While there are some people who could sell ice cubes to Eskimos, there are others that just need a bit more guidance and technique. You need to have a plan.
Every sales person – no matter what their product – needs to understand the critical fundamentals of successful selling skills. Even the ice cube sales person.
Here are some of the top selling skills that you should master:
Preparation for the sales call or visit is paramount.
Do you KNOW your own product? If not – better learn because if you don’t know what you are selling there is a problem. Develop your 60-second sales pitch. Instead of puking amenities to a potential customer and monopolizing the conversation, tell them a story highlighting the attributes and amenities of your hotel and how they would benefit their company. “In past months we have worked with companies such as ABC Company. Our modern guest rooms with separate areas for living and sleeping, work well for visitors who don’t necessarily want to lay in bed and watch TV or work on their laptop. Given that your attendees will be here for 2-3 nights at a time, it might work well for them to have a little more space to spread out when they return to the hotel.”
Learn about your prospect and your competition as much as possible. Think about a sales call like a pitcher and catcher prepare for a game. Good players know what types of pitches work well for individual batters. Don’t underestimate the requirements of preparation and research. You must learn as much as you can in advance to achieve the most productive calls. “Our hotel is located just 2.5 miles from your offices with a straight shot down main street. Given the construction over on First Street, it might make commuting between your office and the hotel a little less stressful for your travelers.”
Develop a checklist for the call.
You will impress the customer by preparing for the call. “In preparation for today’s meeting, I jotted down a few questions.” Use the information you gleaned from your research to ask relevant, pointed questions about the potential for business. “I read that your company has just been acquired by ABC Company. Do you anticipate that this will increase the amount of travel into the area from the new management?” “Do you anticipate additional meetings or training groups to be in the area who might need (a meeting room or sleeping room) accommodations?”

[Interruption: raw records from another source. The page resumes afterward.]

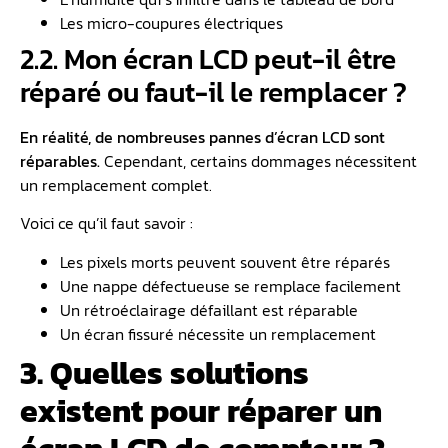
Les micro-coupures électriques
2.2. Mon écran LCD peut-il être
réparé ou faut-il le remplacer ?
En réalité, de nombreuses pannes d’écran LCD sont
réparables.
Cependant, certains dommages nécessitent
un remplacement complet.
Voici ce qu’il faut savoir :
Les pixels morts peuvent souvent être réparés
Une nappe défectueuse se remplace facilement
Un rétroéclairage défaillant est réparable
Un écran fissuré nécessite un remplacement
3. Quelles solutions
existent pour réparer un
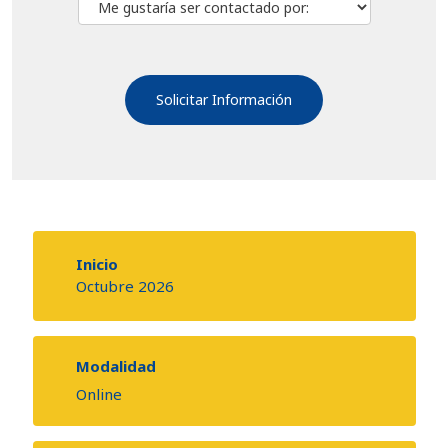
Inicio
Octubre 2026
Modalidad
Online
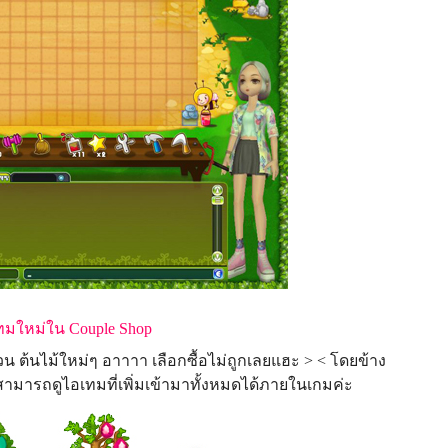
ทมใหม่ใน Couple Shop
วน ต้นไม้ใหม่ๆ อาาาา เลือกซื้อไม่ถูกเลยแฮะ > < โดยข้าง
ๆ สามารถดูไอเทมที่เพิ่มเข้ามาทั้งหมดได้ภายในเกมค่ะ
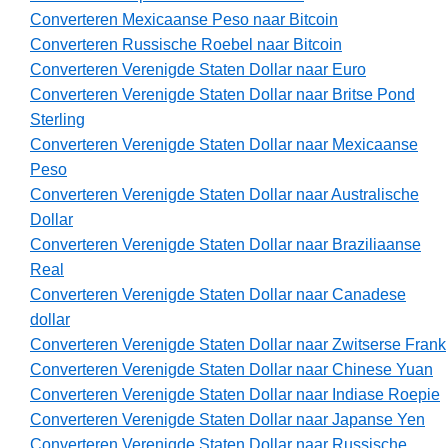
Converteren Mexicaanse Peso naar Bitcoin
Converteren Russische Roebel naar Bitcoin
Converteren Verenigde Staten Dollar naar Euro
Converteren Verenigde Staten Dollar naar Britse Pond
Sterling
Converteren Verenigde Staten Dollar naar Mexicaanse
Peso
Converteren Verenigde Staten Dollar naar Australische
Dollar
Converteren Verenigde Staten Dollar naar Braziliaanse
Real
Converteren Verenigde Staten Dollar naar Canadese
dollar
Converteren Verenigde Staten Dollar naar Zwitserse Frank
Converteren Verenigde Staten Dollar naar Chinese Yuan
Converteren Verenigde Staten Dollar naar Indiase Roepie
Converteren Verenigde Staten Dollar naar Japanse Yen
Converteren Verenigde Staten Dollar naar Russische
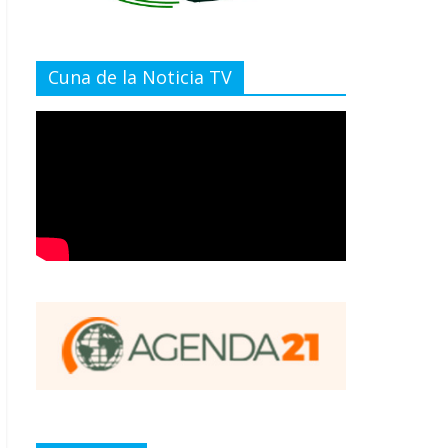
Cuna de la Noticia TV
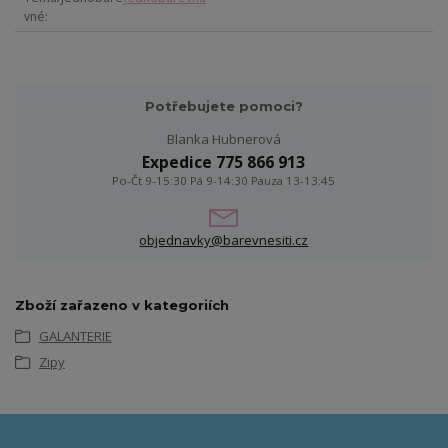
vné
Potřebujete pomoci?
Blanka Hubnerová
Expedice 775 866 913
Po-Čt 9-15:30 Pá 9-14:30 Pauza 13-13:45
objednavky@barevnesiti.cz
Zboží zařazeno v kategoriích
GALANTERIE
Zipy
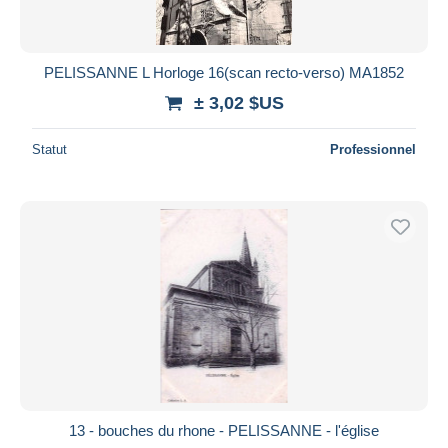
PELISSANNE L Horloge 16(scan recto-verso) MA1852
± 3,02 $US
Statut
Professionnel
13 - bouches du rhone - PELISSANNE - l'église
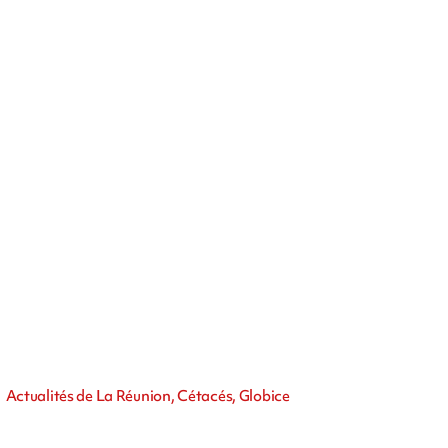
Actualités de La Réunion, Cétacés, Globice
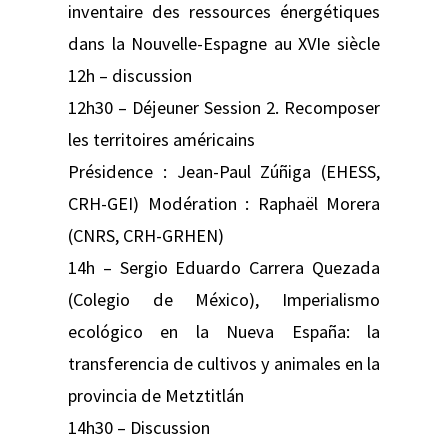
inventaire des ressources énergétiques
dans la Nouvelle-Espagne au XVIe siècle
12h – discussion
12h30 – Déjeuner Session 2. Recomposer
les territoires américains
Présidence : Jean-Paul Zúñiga (EHESS,
CRH-GEI) Modération : Raphaël Morera
(CNRS, CRH-GRHEN)
14h – Sergio Eduardo Carrera Quezada
(Colegio de México), Imperialismo
ecológico en la Nueva España: la
transferencia de cultivos y animales en la
provincia de Metztitlán
14h30 – Discussion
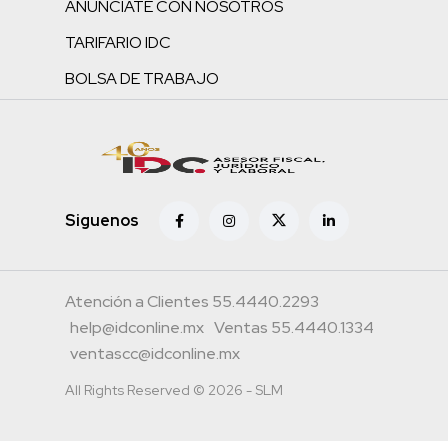
ANÚNCIATE CON NOSOTROS
TARIFARIO IDC
BOLSA DE TRABAJO
Siguenos
Atención a Clientes 55.4440.2293
help@idconline.mx
Ventas 55.4440.1334
ventascc@idconline.mx
All Rights Reserved © 2026 - SLM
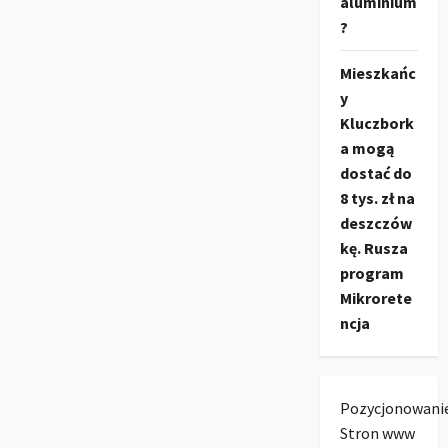
aluminium
?
Mieszkańc
y
Kluczbork
a mogą
dostać do
8 tys. zł na
deszczów
kę. Rusza
program
Mikrorete
ncja
Pozycjonowani
Stron www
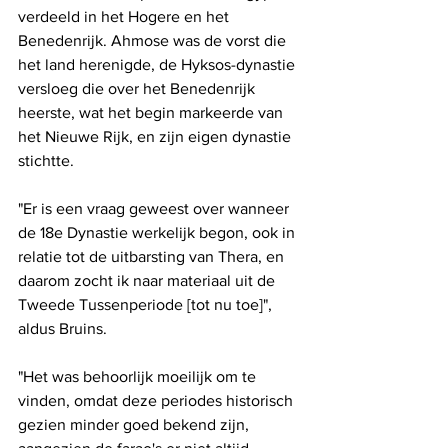
verdeeld in het Hogere en het 
Benedenrijk. Ahmose was de vorst die 
het land herenigde, de Hyksos-dynastie 
versloeg die over het Benedenrijk 
heerste, wat het begin markeerde van 
het Nieuwe Rijk, en zijn eigen dynastie 
stichtte.
"Er is een vraag geweest over wanneer 
de 18e Dynastie werkelijk begon, ook in 
relatie tot de uitbarsting van Thera, en 
daarom zocht ik naar materiaal uit de 
Tweede Tussenperiode [tot nu toe]", 
aldus Bruins.
"Het was behoorlijk moeilijk om te 
vinden, omdat deze periodes historisch 
gezien minder goed bekend zijn, 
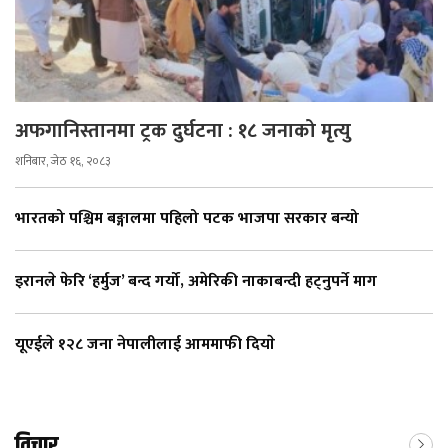
अफगानिस्तानमा ट्रक दुर्घटना : १८ जनाको मृत्यु
शनिबार, जेठ १६, २०८३
भारतको पश्चिम बङ्गालमा पहिलो पटक भाजपा सरकार बन्यो
इरानले फेरि ‘हर्मुज’ बन्द गर्यो, अमेरिकी नाकाबन्दी हट्नुपर्ने माग
यूएईले १२८ जना नेपालीलाई आममाफी दियाे
विचार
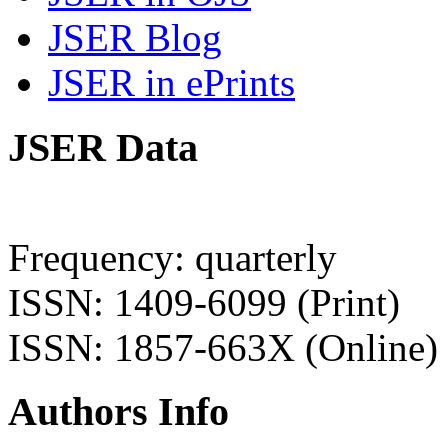
JSER Blog
JSER in ePrints
JSER Data
Frequency: quarterly
ISSN: 1409-6099 (Print)
ISSN: 1857-663X (Online)
Authors Info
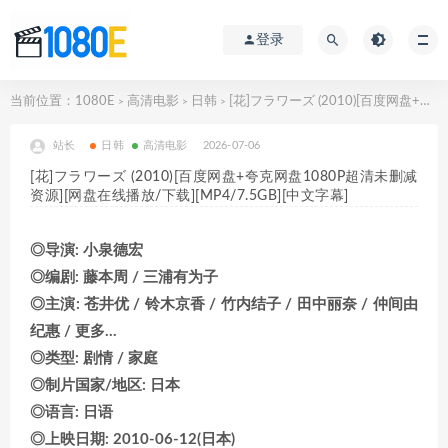
登录
当前位置：
1080E
高清电影
日韩
[花]フラワーズ (2010)[百度网盘+夸克网盘1080P超清未删减资源][网盘在线播放/下载][MP4/7.5GB][中文字幕]
>
>
>
站长
日韩
高清电影
2026-07-06
[花]フラワーズ (2010)[百度网盘+夸克网盘1080P超清未删减
资源][网盘在线播放/下载][MP4/7.5GB][中文字幕]
◎导演: 小泉德宏
◎编剧: 藤本周 / 三浦有为子
◎主演: 苍井优 / 铃木京香 / 竹内结子 / 田中丽奈 / 仲间由
纪惠 / 更多…
◎类型: 剧情 / 家庭
◎制片国家/地区: 日本
◎语言: 日语
◎上映日期: 2010-06-12(日本)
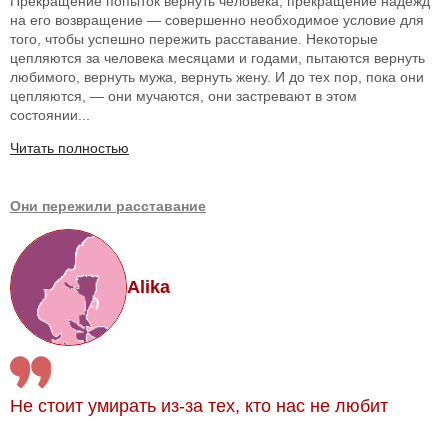
Прекращение попыток вернуть человека, прекращение надежд
на его возвращение — совершенно необходимое условие для
того, чтобы успешно пережить расставание. Некоторые
цепляются за человека месяцами и годами, пытаются вернуть
любимого, вернуть мужа, вернуть жену. И до тех пор, пока они
цепляются, — они мучаются, они застревают в этом
состоянии...
Читать полностью
Они пережили расставание
Alika
Не стоит умирать из-за тех, кто нас не любит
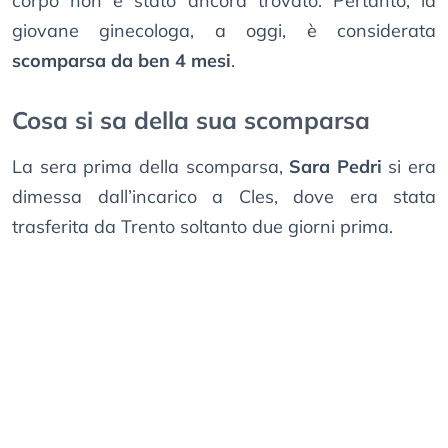
corpo non è stato ancora trovato. Pertanto, la
giovane ginecologa, a oggi, è considerata
scomparsa da ben 4 mesi
.
Cosa si sa della sua scomparsa
La sera prima della scomparsa,
Sara Pedri
si era
dimessa dall’incarico a Cles, dove era stata
trasferita da Trento soltanto due giorni prima.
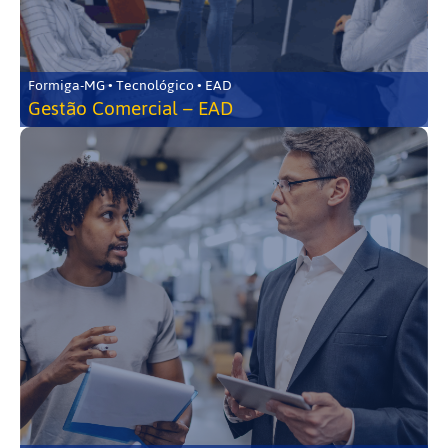
Formiga-MG • Tecnológico • EAD
Gestão Comercial – EAD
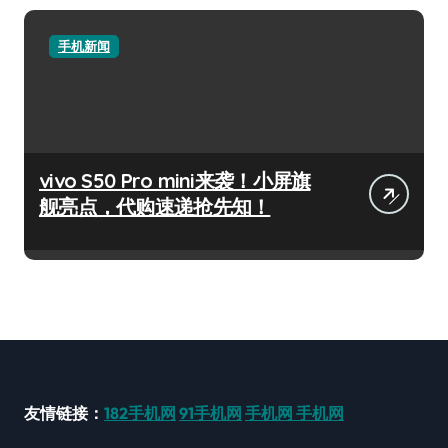
手机新闻
vivo S50 Pro mini来袭！小屏旗
舰亮点，代购速递抢先知！
友情链接：
182手机网
91手机网
手机网
手机网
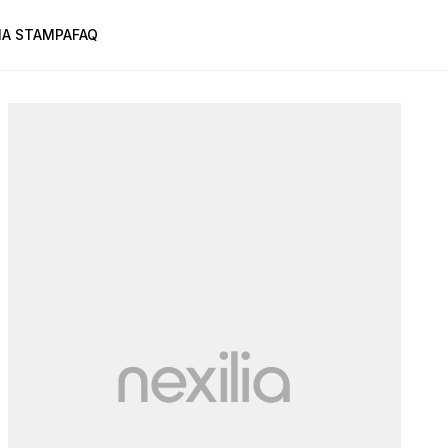
A STAMPA
FAQ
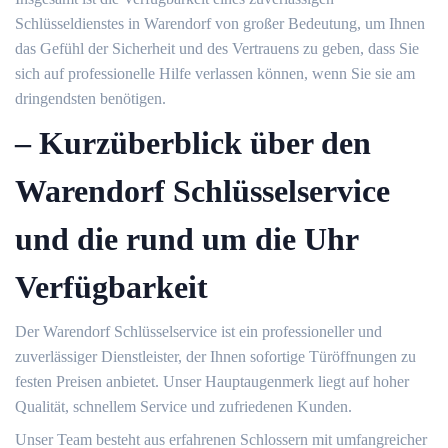
Schlüsseldienstes in Warendorf von großer Bedeutung, um Ihnen
das Gefühl der Sicherheit und des Vertrauens zu geben, dass Sie
sich auf professionelle Hilfe verlassen können, wenn Sie sie am
dringendsten benötigen.​
– Kurzüberblick über den
Warendorf Schlüsselservice
und die rund um die Uhr
Verfügbarkeit
Der Warendorf Schlüsselservice ist ein professioneller und
zuverlässiger Dienstleister, der Ihnen sofortige Türöffnungen zu
festen Preisen anbietet.​ Unser Hauptaugenmerk liegt auf hoher
Qualität, schnellem Service und zufriedenen Kunden.​
Unser Team besteht aus erfahrenen Schlossern mit umfangreicher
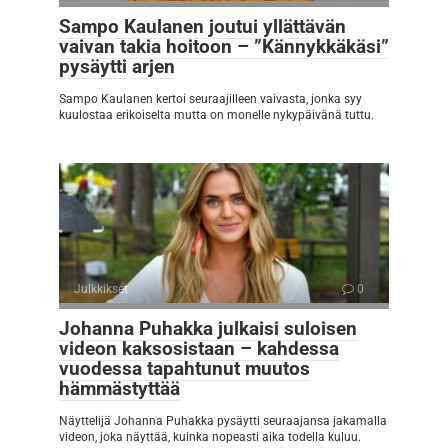
Sampo Kaulanen joutui yllättävän
vaivan takia hoitoon – ”Kännykkäkäsi”
pysäytti arjen
Sampo Kaulanen kertoi seuraajilleen vaivasta, jonka syy
kuulostaa erikoiselta mutta on monelle nykypäivänä tuttu.
Julkkikset
0
Johanna Puhakka julkaisi suloisen
videon kaksosistaan – kahdessa
vuodessa tapahtunut muutos
hämmästyttää
Näyttelijä Johanna Puhakka pysäytti seuraajansa jakamalla
videon, joka näyttää, kuinka nopeasti aika todella kuluu.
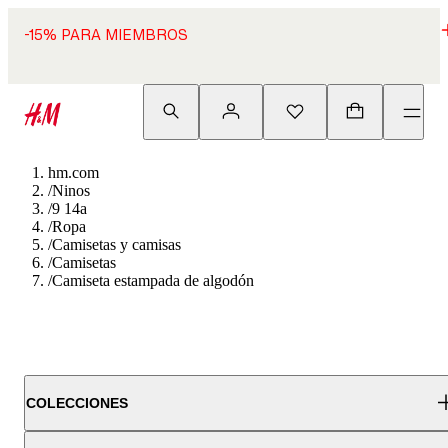
-15% PARA MIEMBROS
hm.com
/
Ninos
/
9 14a
/
Ropa
/
Camisetas y camisas
/
Camisetas
/
Camiseta estampada de algodón
COLECCIONES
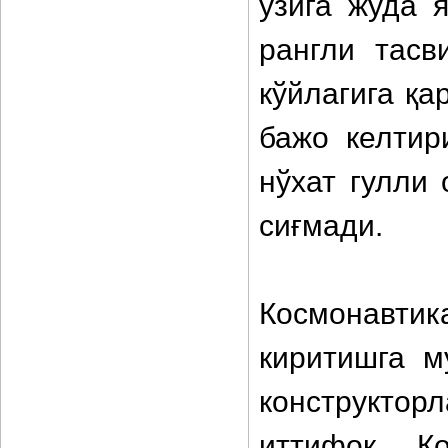
ўзига жуда 
рангли тасв
кўйлагига қа
бажо келтир
нўхат гулли 
сиғмади.
Космонавтик
киритишга м
конструкто
иттифоқ Ко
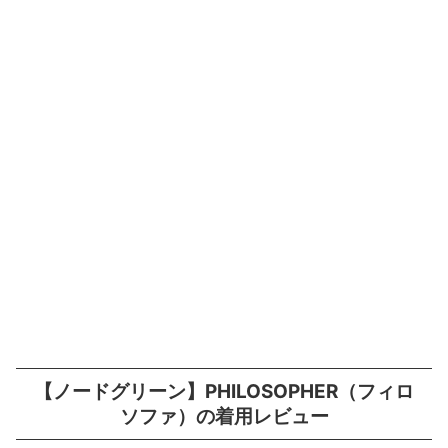
【ノードグリーン】PHILOSOPHER（フィロ
ソファ）の着用レビュー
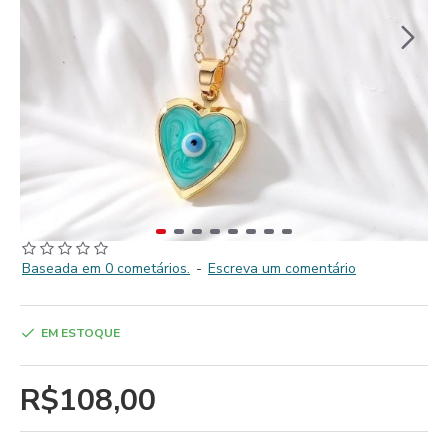
Baseada em 0 cometários.
-
Escreva um comentário
EM ESTOQUE
R$108,00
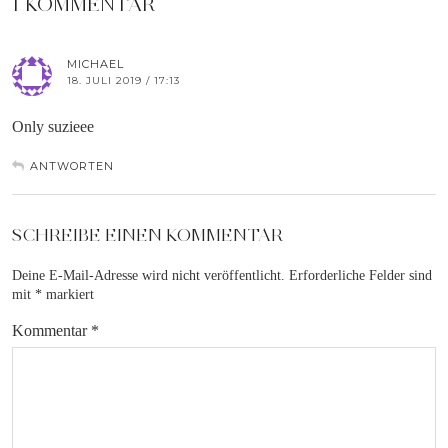
1 KOMMENTAR
MICHAEL
18. JULI 2019 / 17:13
Only suzieee
ANTWORTEN
SCHREIBE EINEN KOMMENTAR
Deine E-Mail-Adresse wird nicht veröffentlicht.
Erforderliche Felder sind
mit
*
markiert
Kommentar
*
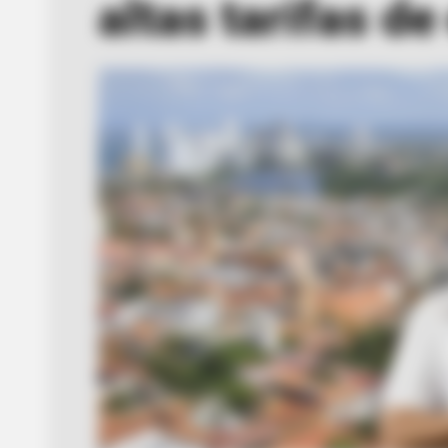
altas tarifas de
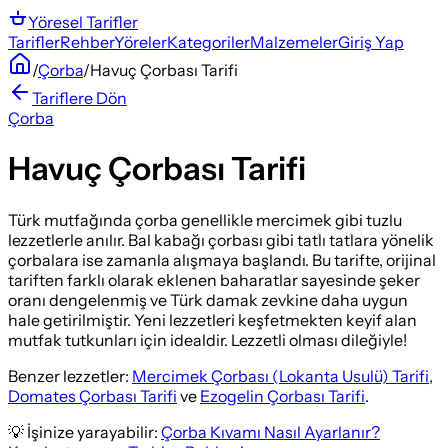
Yöresel
Tarifler
Tarifler
Rehber
Yöreler
Kategoriler
Malzemeler
Giriş Yap
/
Çorba
/
Havuç Çorbası Tarifi
Tariflere Dön
Çorba
Havuç Çorbası Tarifi
Türk mutfağında çorba genellikle mercimek gibi tuzlu
lezzetlerle anılır. Bal kabağı çorbası gibi tatlı tatlara yönelik
çorbalara ise zamanla alışmaya başlandı. Bu tarifte, orijinal
tariften farklı olarak eklenen baharatlar sayesinde şeker
oranı dengelenmiş ve Türk damak zevkine daha uygun
hale getirilmiştir. Yeni lezzetleri keşfetmekten keyif alan
mutfak tutkunları için idealdir. Lezzetli olması dileğiyle!
Benzer lezzetler:
Mercimek Çorbası (Lokanta Usulü) Tarifi
,
Domates Çorbası Tarifi
ve
Ezogelin Çorbası Tarifi
.
💡 İşinize yarayabilir:
Çorba Kıvamı Nasıl Ayarlanır?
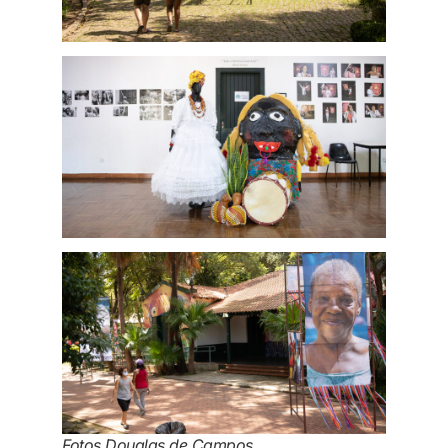
Fotos Douglas de Campos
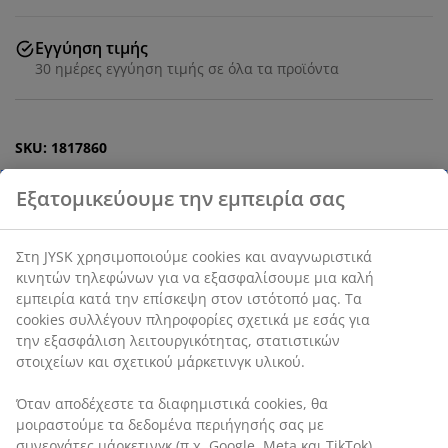
Εγγύηση τιμής
30 ημέρες εγγύηση τιμής σε όλα τα προϊόντα
SKU: 1817860
Χαρακτηριστικά προϊόντος
Αξιολογήσεις
(
0
)
Αποστολή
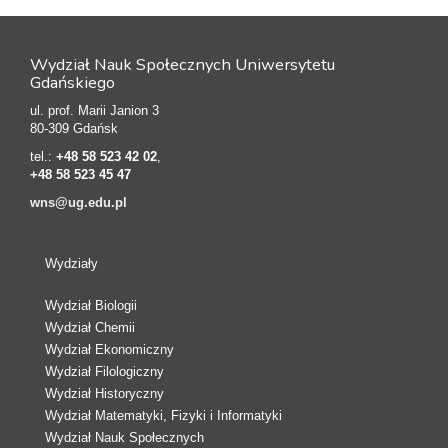
Wydział Nauk Społecznych Uniwersytetu
Gdańskiego
ul. prof. Marii Janion 3
80-309 Gdańsk
tel.:
+48 58 523 42 02
,
+48 58 523 45 47
wns@ug.edu.pl
Wydziały
Wydział Biologii
Wydział Chemii
Wydział Ekonomiczny
Wydział Filologiczny
Wydział Historyczny
Wydział Matematyki, Fizyki i Informatyki
Wydział Nauk Społecznych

Make sure you have everything in your briefcase that you need for the call – sales collateral, personalized fact sheets and flyers, business calls, sales gifts, etc.
Develop an agenda/cheat sheet for the call that will keep you on track. Identify and list points you want to cover with the customer so you don’t wander too far off the sales track.
Listen and react appropriately. Listen to both what the customer is saying, and to what the customer is NOT saying. Effective listening is a very powerful tool in professional selling. Stop talking and listen. Follow up with focused, open-ended questions that will give you insight to what the customer wants and needs. “I understand that you are currently using XXX hotel for your meeting and accommodation needs. What do you and your guests like about the XXX hotel? What would you like them to do better?” After understanding what they like or dislike, you are more prepared to tailor your selling approach.
Pause and get a reaction to your pitch. Integrate questions such as, “What do you think?” “Would this work for your group?” Never continue with any sales pitch unless you receive confirmation from the prospect that they are following you and, hopefully in agreement! Autopilot is one thing – but sometimes you just need to fly the plane manually! Your objective is to ensure the customer remains engaged.
If you don’t ask for the business, the answer will always be no. If you find that your meeting has gone along swimmingly, there have been positive reactions to key points, and if there are no questions or concerns, then the time is right to move towards the close. Many people avoid asking for the sale because they do not want to face rejection. If the momentum is moving in a positive direction, then proceed. “I’d like to put together a contract for your meeting next September.” If you feel there are still obstacles to overcome, then identify what comes next. “What do we need to do to win your business at our hotel?” Take these items back to your hotel and work up a plan and then follow up with the customer in a timely manner.
Don’t forget to write up your post call notes and next steps for your files. More importantly, don’t forget to thank the customer for their time and give them all information you have promised to send.
Now go get some ice and have a nice cold beverage! You deserve it.